Le cafard - Ian McEwan
Dans ma librairie de quartier, je suis tombée sur un petit ouvrage qui vient de paraître et qui a été écrit par un des mes écrivains favoris: Ian McEwan. C'est une "novella", une longue nouvelle. Dans son introduction, McEwan avoue qu'il est consterné par la sortie de la Grande-Bretagne de l'Union Européenne. Il apparente le Brexit à un cafard. Pour écrire cette novella, il a pensé à La Métamorphose de Kafka mais plus encore à Jonathan Swift et à sa Modeste proposition qui date de 1729, où il était question de manger des nourrissons pour réduire la famine qui sévissait en Irlande à cette époque. Dans Le cafard (Editions Gallimard, 152 pages), point de cannibalisme, mais il s'agit de l'histoire, dans un futur très proche, de plusieurs cafards qui se réveillent un matin dans les corps de différents membres du gouvernement britannique, dont le Premier ministre, Jim Sams. Quand il se réveille dans son costume d'humain, Jim doit assister au Conseil des ministres. Il est considéré comme un Continualiste tiède, alors que sa volonté est de porter la "voix du peuple" et d'imposer le Réversalisme. Son conseiller n'est pas d'accord, Sams va le virer sur le champ. Je vais vous dire en deux mots ce qu'est le Réversalisme : c'est l'inversion du sens de circulation de l'argent. "Une employée remettra à sa firme une somme correspondant à toutes ses heures de dur labeur.
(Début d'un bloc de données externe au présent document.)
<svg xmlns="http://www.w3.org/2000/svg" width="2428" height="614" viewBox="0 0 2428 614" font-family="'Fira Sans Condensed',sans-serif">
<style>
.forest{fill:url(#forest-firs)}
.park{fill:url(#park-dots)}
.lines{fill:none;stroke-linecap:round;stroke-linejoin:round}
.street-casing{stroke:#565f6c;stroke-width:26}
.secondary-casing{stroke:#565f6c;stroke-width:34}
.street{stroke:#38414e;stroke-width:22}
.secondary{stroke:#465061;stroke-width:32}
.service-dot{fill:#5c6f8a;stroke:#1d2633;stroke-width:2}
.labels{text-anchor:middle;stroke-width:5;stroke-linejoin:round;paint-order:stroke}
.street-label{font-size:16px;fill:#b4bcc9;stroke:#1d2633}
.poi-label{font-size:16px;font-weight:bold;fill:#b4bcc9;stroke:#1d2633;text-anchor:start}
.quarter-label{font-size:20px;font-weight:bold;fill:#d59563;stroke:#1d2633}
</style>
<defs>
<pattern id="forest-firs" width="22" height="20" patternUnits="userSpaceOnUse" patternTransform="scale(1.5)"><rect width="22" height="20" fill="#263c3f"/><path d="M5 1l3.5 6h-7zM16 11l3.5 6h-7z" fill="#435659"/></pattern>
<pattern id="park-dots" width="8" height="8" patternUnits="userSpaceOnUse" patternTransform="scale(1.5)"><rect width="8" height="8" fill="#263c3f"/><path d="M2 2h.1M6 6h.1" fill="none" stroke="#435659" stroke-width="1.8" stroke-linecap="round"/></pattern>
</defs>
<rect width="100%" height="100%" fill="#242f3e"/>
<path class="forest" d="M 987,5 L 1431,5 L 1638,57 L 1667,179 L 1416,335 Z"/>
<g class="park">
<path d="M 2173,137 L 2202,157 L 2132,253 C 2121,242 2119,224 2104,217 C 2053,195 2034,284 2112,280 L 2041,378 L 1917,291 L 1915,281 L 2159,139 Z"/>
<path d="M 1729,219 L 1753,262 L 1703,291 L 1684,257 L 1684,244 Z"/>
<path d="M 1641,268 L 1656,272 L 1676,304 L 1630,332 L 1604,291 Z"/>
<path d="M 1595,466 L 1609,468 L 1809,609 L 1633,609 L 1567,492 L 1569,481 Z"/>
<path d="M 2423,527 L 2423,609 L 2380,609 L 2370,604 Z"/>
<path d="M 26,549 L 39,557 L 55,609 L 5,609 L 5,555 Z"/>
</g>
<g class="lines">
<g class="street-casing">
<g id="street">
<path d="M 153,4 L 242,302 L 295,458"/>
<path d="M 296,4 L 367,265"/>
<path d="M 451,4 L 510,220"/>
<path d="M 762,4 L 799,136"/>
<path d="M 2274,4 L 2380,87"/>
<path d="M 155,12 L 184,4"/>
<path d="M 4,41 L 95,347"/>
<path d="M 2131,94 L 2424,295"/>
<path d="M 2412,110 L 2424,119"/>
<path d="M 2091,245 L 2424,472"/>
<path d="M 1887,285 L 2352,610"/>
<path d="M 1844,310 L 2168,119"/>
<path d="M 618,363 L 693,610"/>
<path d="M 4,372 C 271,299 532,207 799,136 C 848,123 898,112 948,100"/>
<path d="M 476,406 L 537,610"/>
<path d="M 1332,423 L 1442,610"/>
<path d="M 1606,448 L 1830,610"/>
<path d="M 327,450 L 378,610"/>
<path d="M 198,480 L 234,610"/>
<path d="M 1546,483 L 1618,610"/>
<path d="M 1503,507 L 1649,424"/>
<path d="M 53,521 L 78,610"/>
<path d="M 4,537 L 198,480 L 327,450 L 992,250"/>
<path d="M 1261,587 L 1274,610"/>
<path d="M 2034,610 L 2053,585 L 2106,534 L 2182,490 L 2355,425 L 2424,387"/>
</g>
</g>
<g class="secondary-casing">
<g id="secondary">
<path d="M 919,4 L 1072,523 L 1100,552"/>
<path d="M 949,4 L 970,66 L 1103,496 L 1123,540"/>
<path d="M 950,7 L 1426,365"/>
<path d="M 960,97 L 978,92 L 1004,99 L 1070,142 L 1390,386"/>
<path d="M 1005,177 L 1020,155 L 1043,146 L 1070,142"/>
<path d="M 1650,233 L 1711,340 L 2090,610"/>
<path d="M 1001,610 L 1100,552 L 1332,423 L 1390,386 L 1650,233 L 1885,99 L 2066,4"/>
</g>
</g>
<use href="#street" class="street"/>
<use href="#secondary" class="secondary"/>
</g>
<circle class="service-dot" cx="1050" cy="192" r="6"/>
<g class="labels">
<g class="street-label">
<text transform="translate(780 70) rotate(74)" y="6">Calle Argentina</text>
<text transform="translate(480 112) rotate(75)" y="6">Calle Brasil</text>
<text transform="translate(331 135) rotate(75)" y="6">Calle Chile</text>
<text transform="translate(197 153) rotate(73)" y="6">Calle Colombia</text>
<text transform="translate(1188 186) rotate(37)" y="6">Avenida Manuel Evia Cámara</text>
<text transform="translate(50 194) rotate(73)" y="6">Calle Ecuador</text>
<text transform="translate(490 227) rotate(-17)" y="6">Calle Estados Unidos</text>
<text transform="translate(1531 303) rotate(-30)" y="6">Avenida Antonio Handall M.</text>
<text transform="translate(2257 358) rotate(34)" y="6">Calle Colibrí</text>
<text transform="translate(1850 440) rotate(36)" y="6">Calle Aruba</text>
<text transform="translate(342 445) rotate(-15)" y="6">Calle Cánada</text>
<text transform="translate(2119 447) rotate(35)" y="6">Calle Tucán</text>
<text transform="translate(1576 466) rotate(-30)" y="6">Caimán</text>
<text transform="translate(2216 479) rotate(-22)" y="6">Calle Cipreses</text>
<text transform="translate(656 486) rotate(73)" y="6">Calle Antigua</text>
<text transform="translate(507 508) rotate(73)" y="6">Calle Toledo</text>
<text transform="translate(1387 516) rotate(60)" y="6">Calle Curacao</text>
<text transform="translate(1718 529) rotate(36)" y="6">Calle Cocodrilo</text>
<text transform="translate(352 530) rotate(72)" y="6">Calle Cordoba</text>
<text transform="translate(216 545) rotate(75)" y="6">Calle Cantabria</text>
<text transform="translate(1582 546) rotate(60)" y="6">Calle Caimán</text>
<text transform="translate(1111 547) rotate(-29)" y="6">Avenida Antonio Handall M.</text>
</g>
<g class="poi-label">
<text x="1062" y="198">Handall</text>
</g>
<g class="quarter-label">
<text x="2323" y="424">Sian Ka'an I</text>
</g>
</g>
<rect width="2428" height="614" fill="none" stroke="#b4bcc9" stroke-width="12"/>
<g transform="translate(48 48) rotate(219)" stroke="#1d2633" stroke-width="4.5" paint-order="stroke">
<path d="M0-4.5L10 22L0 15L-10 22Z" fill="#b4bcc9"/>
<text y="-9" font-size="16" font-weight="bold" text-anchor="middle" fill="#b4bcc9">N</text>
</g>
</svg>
Mais quand elle ira dans les magasins, elle recevra un compensation généreuse, équivalant au prix de vente de chaque article qu'elle emportera. La loi lui interdisant d'amasser de l'argent liquide, celui qu'elle déposera à la banque après sa journée exténuante dans une galerie marchande sera placé à des taux fortement négatifs. Avant que ses économies ne soient réduites à néant, elle aura donc la sagesse de chercher un emploi plus cher, ou de se former dans ce but... Un propriétaire devra inlassablement acheter des produits manufacturés pour pouvoir payer ses locataires..." (p.54).
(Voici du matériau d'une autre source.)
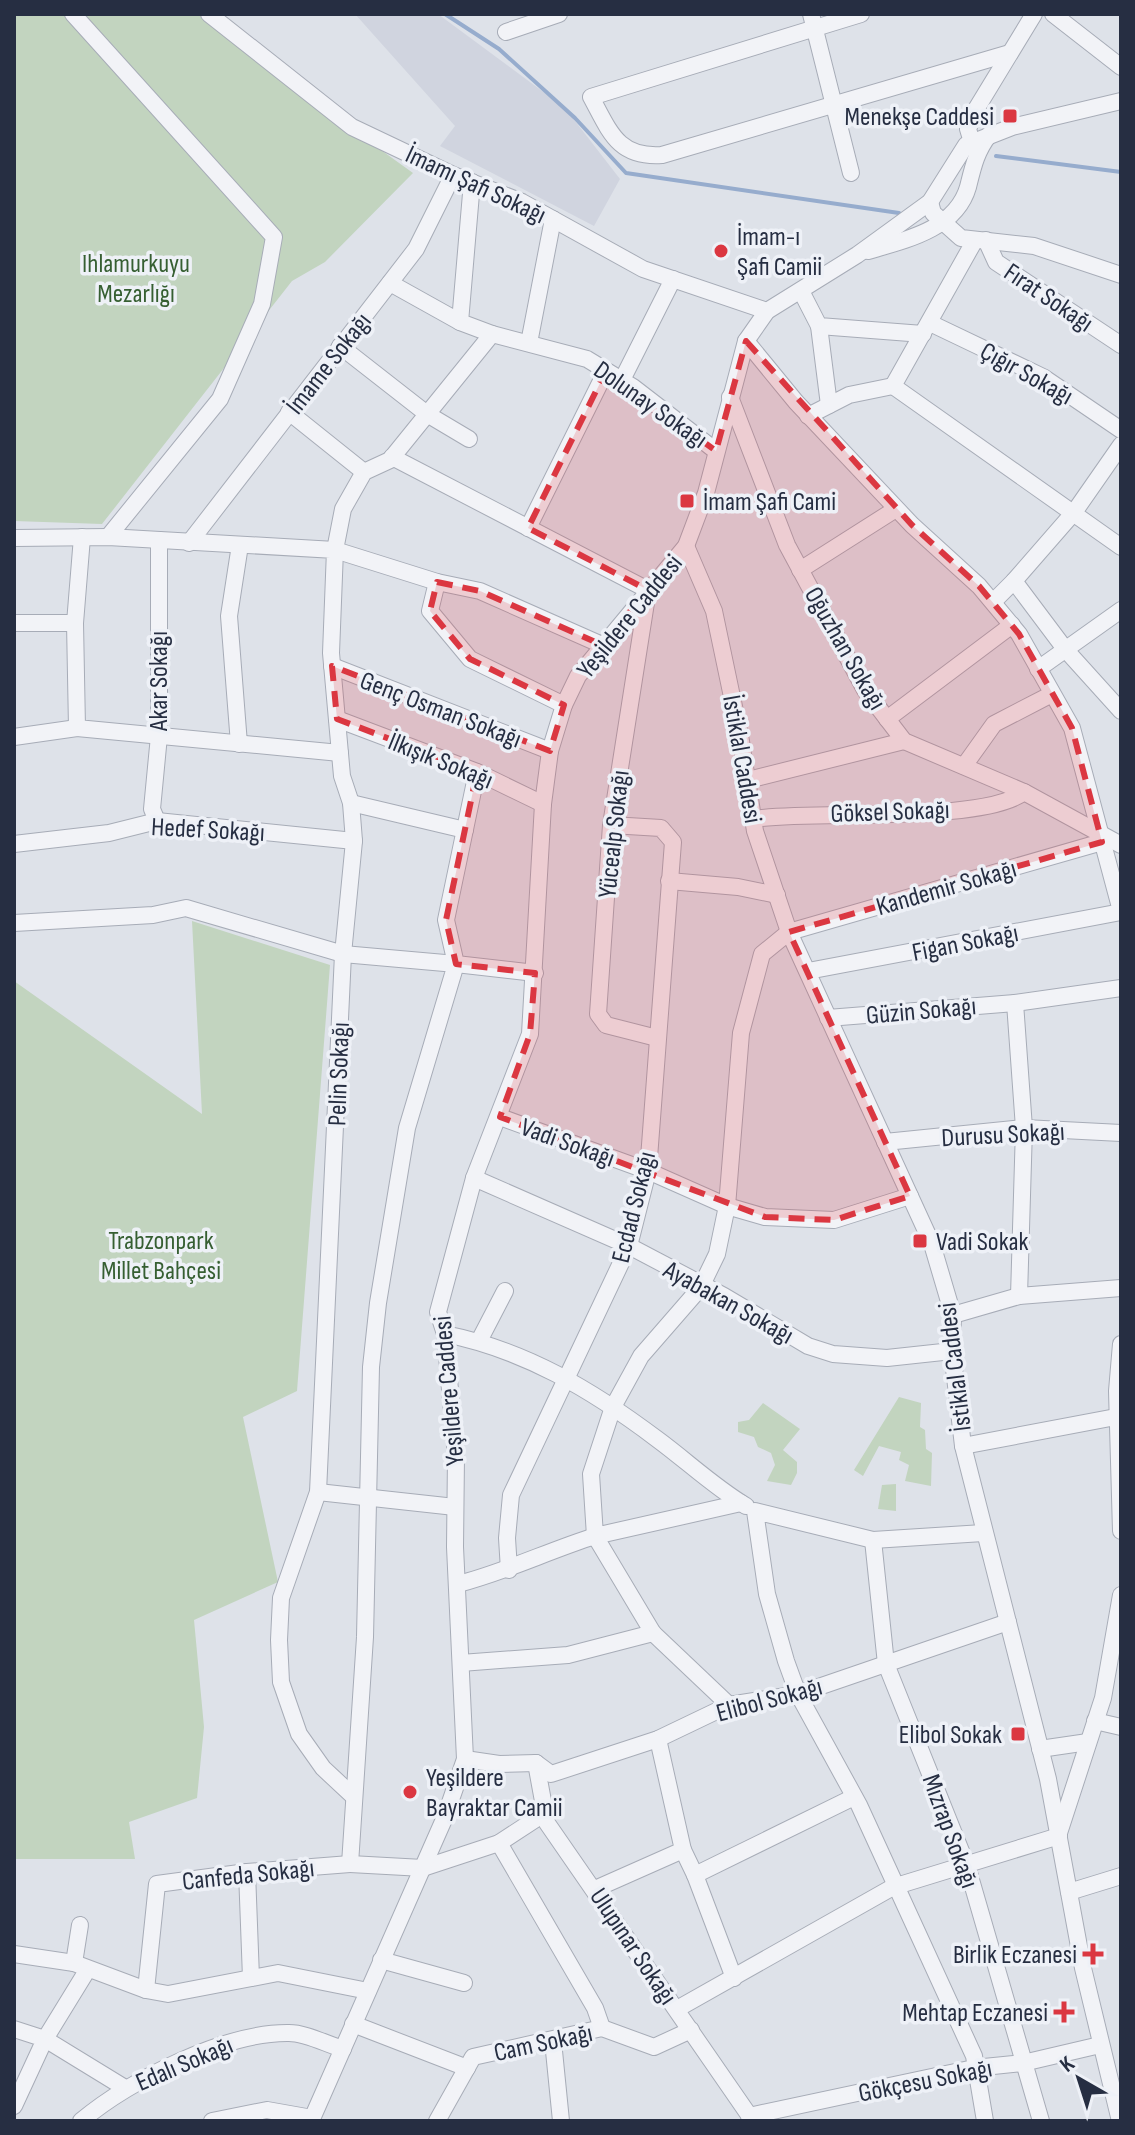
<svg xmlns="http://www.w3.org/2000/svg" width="1135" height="2135" font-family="'Sofia Sans Condensed',sans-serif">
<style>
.built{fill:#d0d4df}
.green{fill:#c2d4bf}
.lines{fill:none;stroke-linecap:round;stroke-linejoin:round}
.stream{stroke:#96accd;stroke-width:4}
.minor-casing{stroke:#a7acb7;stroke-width:18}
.minor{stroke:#f2f3f7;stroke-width:16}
.marked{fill:#db3741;fill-opacity:0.2;stroke:#db3741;stroke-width:6;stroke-dasharray:16 10;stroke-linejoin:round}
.poi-dot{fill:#db3741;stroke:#eef1f7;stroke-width:3}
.labels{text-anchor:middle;stroke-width:7;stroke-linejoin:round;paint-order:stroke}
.poi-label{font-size:26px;fill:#262e42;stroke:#eef1f7;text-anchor:end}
.street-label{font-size:26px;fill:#262e42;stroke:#eef1f7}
.park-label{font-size:26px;fill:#365f32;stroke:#eef1f7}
</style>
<rect width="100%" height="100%" fill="#dee2e9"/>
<polygon class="built" points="355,14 438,14 565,108 620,179 594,226 440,146 455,126"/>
<g class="green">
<polygon points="14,14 219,14 289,84 413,173 325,262 292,281 102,524 14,521"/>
<polygon points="192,921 330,965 297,1391 243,1417 278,1582 194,1620 204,1727 197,1798 129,1822 135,1859 14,1859 14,981 202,1114"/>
<polygon points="899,1397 921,1403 920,1427 925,1430 926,1449 932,1453 931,1486 905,1481 909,1465 899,1460 901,1452 879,1446 863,1476 854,1470"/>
<polygon points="763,1403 800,1429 783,1450 797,1462 797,1473 791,1485 767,1481 775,1465 771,1453 758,1447 754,1437 738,1432 738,1422 749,1420"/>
<polygon points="896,1484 896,1511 878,1509 882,1485"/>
</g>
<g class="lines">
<g class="stream">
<polyline points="445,14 499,49 575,118 626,173 899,213"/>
<polyline points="996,156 1121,172"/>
</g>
<defs>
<g id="minor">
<polyline points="73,14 274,237 262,304 220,399 108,537"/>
<polyline points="209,14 352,127 453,175 522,202 643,269 767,311"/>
<polyline points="811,14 851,173"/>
<path d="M 861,14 L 591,97 C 610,132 618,158 662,155 L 1010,53"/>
<polyline points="1053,14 1121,67"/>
<polyline points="506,32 559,14"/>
<polyline points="974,149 968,129 975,111 1034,14"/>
<polyline points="472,182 460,322 492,334 390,460 364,472 343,509 335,550 437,582 480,591 602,645"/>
<polyline points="930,202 933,213 961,238 1034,246 1121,275"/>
<polyline points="975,240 893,386 1121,547"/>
<polyline points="986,240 996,262 1121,345"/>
<path d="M 868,251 C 906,240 956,229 968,187 C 973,167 976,152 989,135"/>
<polyline points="390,283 460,322"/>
<polyline points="801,291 819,326 923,334"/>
<polyline points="930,323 1043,377 1121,430"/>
<polyline points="819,326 829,405"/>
<polyline points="492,334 587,359 633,387 716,451"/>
<polyline points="746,341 796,402 912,525 979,586 1019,634 1072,728 1121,911"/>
<polyline points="529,343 553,219"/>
<polyline points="340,346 427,414 469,439"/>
<polyline points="622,380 673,279"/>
<polyline points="730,397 787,545 865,690 904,741 1024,792 1121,845"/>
<polyline points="289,412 364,472"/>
<polyline points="808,416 849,395 893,386"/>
<polyline points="392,457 648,590 611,825 598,1014 606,1025 657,1038"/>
<polyline points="528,528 606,371"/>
<polyline points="14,538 108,537 335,550 331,653 342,776 351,803 354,841 343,954 318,1492 281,1598 279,1640 281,1682 299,1734 323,1768 354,1797"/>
<polyline points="189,543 416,249 453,175"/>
<polyline points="686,546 714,611 740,735 755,831 789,932 932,1244 953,1315 952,1351 963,1446 1048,1779 1083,1968 1120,2121"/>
<polyline points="800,570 896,509"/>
<polyline points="1014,581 1075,511 1121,445"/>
<polyline points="437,582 430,611 470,659 564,705"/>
<polyline points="993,602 1014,581 1065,649 1121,711"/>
<polyline points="14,623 75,623 77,728 340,753"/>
<polyline points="75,623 82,537"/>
<polyline points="332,666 550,751"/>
<polyline points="1038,669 1121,610"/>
<polyline points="337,719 477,772 543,804"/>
<polyline points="887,719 1012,625"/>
<polyline points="14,737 77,728"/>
<polyline points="239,744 229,616 240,545"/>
<polyline points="964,766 994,724 1052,694"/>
<polyline points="477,772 446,920 456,964 535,973"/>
<polyline points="748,780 904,741"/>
<polyline points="351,803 465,830"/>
<path d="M 753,819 C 813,810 984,824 1024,792"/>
<polyline points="157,821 152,809 159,736 159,540"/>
<polyline points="14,844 109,833 157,821 354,841"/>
<polyline points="669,881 738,887 777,895"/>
<polyline points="14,923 153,915 186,908 343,954 456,964 407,1128 378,1303 371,1367 365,1637 350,1864 423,1868 499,1843 545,1813"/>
<polyline points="808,971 1121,912"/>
<polyline points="828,1018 1015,1003"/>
<polyline points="500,1117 648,1171 727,1206 765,1217 834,1220 910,1196"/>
<polyline points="885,1142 1024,1128 1121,1133"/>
<polyline points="474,1178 629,1246 724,1296 808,1346 833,1354 887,1358 952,1351"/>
<polyline points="1019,1296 1024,1128 1015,1003 1121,988"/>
<polyline points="953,1315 1019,1296 1121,1288"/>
<path d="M 445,1334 C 525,1350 592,1390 657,1439 C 687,1461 714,1487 746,1506"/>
<polyline points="479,1341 505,1291"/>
<polyline points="1121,1344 1117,1391 1121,1531"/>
<polyline points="963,1446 1121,1416"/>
<polyline points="318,1492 455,1507"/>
<polyline points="741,1503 595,1536 591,1474 613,1407 641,1356 701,1287 717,1254 727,1206 741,1033 762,954 789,932 1102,842"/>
<polyline points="983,1533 873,1540 755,1511 767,1594 786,1661 798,1694 859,1805 974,2056 985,2121"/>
<polyline points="873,1540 886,1664 967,1866 1041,2121"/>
<polyline points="509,1570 507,1538 511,1495 629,1246 648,1171 673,842 661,828 611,825"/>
<path d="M 458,1584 C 505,1572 548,1551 595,1536 L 653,1633 L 568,1655 L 461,1663"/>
<polyline points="653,1633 729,1705"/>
<polyline points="1095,1721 1121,1727"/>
<polyline points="1040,1749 1088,1742"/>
<polyline points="465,1759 499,1764 536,1763"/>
<polyline points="536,1763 551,1774 658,1739 729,1705 798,1694 1008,1622"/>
<polyline points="536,1763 547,1823 753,2121"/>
<polyline points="1059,1833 1103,1698 1121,1595"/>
<polyline points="499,1843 595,2008 602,2028"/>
<polyline points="683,1850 695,1875 854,1797"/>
<polyline points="247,1872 251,1978"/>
<polyline points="695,1875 734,1978"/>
<polyline points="595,1889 683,1850 658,1739"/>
<polyline points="1069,1892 1121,1876"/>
<polyline points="14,1954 74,1963 146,1990 168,1994 278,1973 368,1991"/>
<polyline points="381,1960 464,1983"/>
<polyline points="74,1963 80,1925"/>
<polyline points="88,1969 45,2039 125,2088"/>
<polyline points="146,1990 157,1884 247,1872 350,1864"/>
<polyline points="677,2009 893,1887 1059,1836"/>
<polyline points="353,2024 467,2068"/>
<polyline points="14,2029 45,2039 14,2106"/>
<polyline points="553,2041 561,2121"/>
<polyline points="749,2116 974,2068 1023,2063 1100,2045"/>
<path d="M 81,2121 C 129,2081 225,2032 289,2033 C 306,2033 326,2044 343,2049"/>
<polyline points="212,2121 267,2110 312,2118"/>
<polyline points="311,2121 445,1817 465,1759 455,1547 456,1457 445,1334 438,1312 474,1178 530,1034 543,804 550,751 564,705 578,676 686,546 706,493 746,341 767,311 857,255 930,202 966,145 1012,127 1121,101"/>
<polyline points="437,2121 473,2057 602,2028 654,2047 691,2030"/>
</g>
</defs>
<use href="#minor" class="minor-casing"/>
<use href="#minor" class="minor"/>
</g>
<path class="marked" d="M 746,341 L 912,525 L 979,586 L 1019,634 L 1072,728 L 1102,842 L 789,932 L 910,1196 L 834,1220 L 765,1217 L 500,1117 L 530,1034 L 535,973 L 456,964 L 446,920 L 477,772 L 337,719 L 332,666 L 550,751 L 564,705 L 470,659 L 430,611 L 437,582 L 480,591 L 602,645 L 648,590 L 528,528 L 606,371 L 716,451 Z"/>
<g class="poi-dot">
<rect x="1002" y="108" width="16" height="16" rx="4"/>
<circle cx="721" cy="251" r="8"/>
<rect x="679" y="493" width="16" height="16" rx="4"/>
<rect x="912" y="1233" width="16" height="16" rx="4"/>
<rect x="1010" y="1726" width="16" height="16" rx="4"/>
<circle cx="410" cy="1792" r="8"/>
<path d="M1089 1942h8v8h8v8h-8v8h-8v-8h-8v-8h8z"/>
<path d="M1060 2000h8v8h8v8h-8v8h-8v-8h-8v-8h8z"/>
</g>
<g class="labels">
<g class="poi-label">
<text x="994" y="125">Menekşe Caddesi</text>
<text x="737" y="245" text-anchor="start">İmam-ı<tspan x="737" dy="30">Şafi Camii</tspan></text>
<text x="703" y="510" text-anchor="start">İmam Şafi Cami</text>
<text x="936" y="1250" text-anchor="start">Vadi Sokak</text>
<text x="1002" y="1743">Elibol Sokak</text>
<text x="426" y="1786" text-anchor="start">Yeşildere<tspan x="426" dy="30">Bayraktar Camii</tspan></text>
<text x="1077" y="1963">Birlik Eczanesi</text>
<text x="1048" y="2021">Mehtap Eczanesi</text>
</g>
<g class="street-label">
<text transform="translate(476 184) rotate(25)" y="9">İmamı Şafi Sokağı</text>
<text transform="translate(1049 297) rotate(34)" y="9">Fırat Sokağı</text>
<text transform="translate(328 363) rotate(-52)" y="9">İmame Sokağı</text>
<text transform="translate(1027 373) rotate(29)" y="9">Çığır Sokağı</text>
<text transform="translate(651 404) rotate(35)" y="9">Dolunay Sokağı</text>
<text transform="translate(629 616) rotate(-51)" y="9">Yeşildere Caddesi</text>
<text transform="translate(846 648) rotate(60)" y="9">Oğuzhan Sokağı</text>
<text transform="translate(158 681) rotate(-90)" y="9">Akar Sokağı</text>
<text transform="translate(441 709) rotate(21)" y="9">Genç Osman Sokağı</text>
<text transform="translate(743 759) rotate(80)" y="9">İstiklal Caddesi</text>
<text transform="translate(441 760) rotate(22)" y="9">İlkışık Sokağı</text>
<text transform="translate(890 811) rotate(-2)" y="9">Göksel Sokağı</text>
<text transform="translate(208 829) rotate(3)" y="9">Hedef Sokağı</text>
<text transform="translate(613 834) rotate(-84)" y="9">Yücealp Sokağı</text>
<text transform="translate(946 887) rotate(-16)" y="9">Kandemir Sokağı</text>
<text transform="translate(965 942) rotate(-11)" y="9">Figan Sokağı</text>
<text transform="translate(921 1010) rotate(-5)" y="9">Güzin Sokağı</text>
<text transform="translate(338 1074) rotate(-88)" y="9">Pelin Sokağı</text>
<text transform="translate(1003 1134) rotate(-3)" y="9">Durusu Sokağı</text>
<text transform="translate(568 1142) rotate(20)" y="9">Vadi Sokağı</text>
<text transform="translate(633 1207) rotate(-76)" y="9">Ecdad Sokağı</text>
<text transform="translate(729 1302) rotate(29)" y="9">Ayabakan Sokağı</text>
<text transform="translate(954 1367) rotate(-97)" y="9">İstiklal Caddesi</text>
<text transform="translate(448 1391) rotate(-95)" y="9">Yeşildere Caddesi</text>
<text transform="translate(769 1699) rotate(-15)" y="9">Elibol Sokağı</text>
<text transform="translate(951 1831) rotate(70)" y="9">Mızrap Sokağı</text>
<text transform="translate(248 1874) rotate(-6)" y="9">Canfeda Sokağı</text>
<text transform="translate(634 1946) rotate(56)" y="9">Ulupınar Sokağı</text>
<text transform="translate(543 2042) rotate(-12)" y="9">Cam Sokağı</text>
<text transform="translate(184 2063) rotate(-23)" y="9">Edalı Sokağı</text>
<text transform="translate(925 2080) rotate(-11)" y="9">Gökçesu Sokağı</text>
</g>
<g class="park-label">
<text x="136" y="272">Ihlamurkuyu<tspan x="136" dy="30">Mezarlığı</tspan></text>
<text x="161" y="1249">Trabzonpark<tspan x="161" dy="30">Millet Bahçesi</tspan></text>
</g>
</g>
<rect width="1135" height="2135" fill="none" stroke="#262e42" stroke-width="32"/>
<g transform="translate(1079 2079) rotate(321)" stroke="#eef1f7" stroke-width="6" paint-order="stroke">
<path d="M0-6L14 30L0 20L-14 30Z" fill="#262e42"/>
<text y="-12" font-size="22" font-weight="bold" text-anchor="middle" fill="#262e42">K</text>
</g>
</svg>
Cette politique plus ou moins utopique doit être votée, et Sams trouve un soutien dans la personne du président américain, Archie Tupper (un cafard, lui aussi). En revanche, les adversaires sont nombreux à cette politique du ROC (Réversalisme Orthodoxe Contre tous), dont la Chancelière allemande qui lui demande "Warum" et Sims lui répond "Parce que". Cette nouvelle qui se termine bien se lit agréablement.